--- Available data Enclosed Below ---

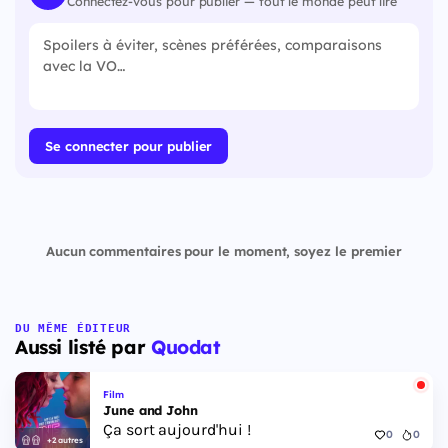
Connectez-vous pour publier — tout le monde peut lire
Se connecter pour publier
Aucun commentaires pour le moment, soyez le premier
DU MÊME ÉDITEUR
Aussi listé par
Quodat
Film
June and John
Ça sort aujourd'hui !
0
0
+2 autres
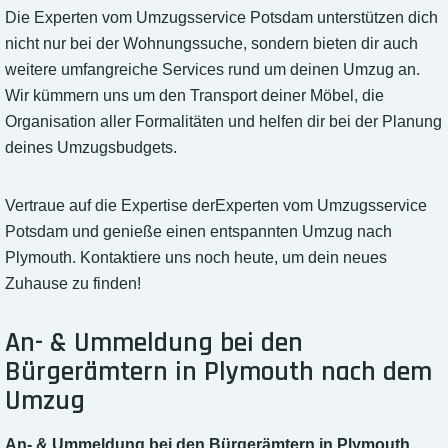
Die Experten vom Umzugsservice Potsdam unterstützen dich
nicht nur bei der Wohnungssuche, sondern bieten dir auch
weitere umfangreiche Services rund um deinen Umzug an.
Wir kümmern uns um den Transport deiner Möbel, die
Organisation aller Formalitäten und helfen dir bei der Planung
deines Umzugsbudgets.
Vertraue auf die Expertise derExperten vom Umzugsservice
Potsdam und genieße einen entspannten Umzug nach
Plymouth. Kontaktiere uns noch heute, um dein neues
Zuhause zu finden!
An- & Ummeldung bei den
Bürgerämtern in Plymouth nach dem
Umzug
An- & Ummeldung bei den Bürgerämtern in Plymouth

--- End of Enclosed Available data ---

Reproduce the text lines of every item above verbatim, omitting the pictures from the output.

● Response area:
Connectez-vous pour publier — tout le monde peut lire
Se connecter pour publier
Aucun commentaires pour le moment, soyez le premier
DU MÊME ÉDITEUR
Aussi listé par
Quodat
Film
June and John
Ça sort aujourd'hui !
0
0
+2 autres
Die Experten vom Umzugsservice Potsdam unterstützen dich
nicht nur bei der Wohnungssuche, sondern bieten dir auch
weitere umfangreiche Services rund um deinen Umzug an.
Wir kümmern uns um den Transport deiner Möbel, die
Organisation aller Formalitäten und helfen dir bei der Planung
deines Umzugsbudgets.
Vertraue auf die Expertise derExperten vom Umzugsservice
Potsdam und genieße einen entspannten Umzug nach
Plymouth. Kontaktiere uns noch heute, um dein neues
Zuhause zu finden!
An- & Ummeldung bei den
Bürgerämtern in Plymouth nach dem
Umzug
An- & Ummeldung bei den Bürgerämtern in Plymouth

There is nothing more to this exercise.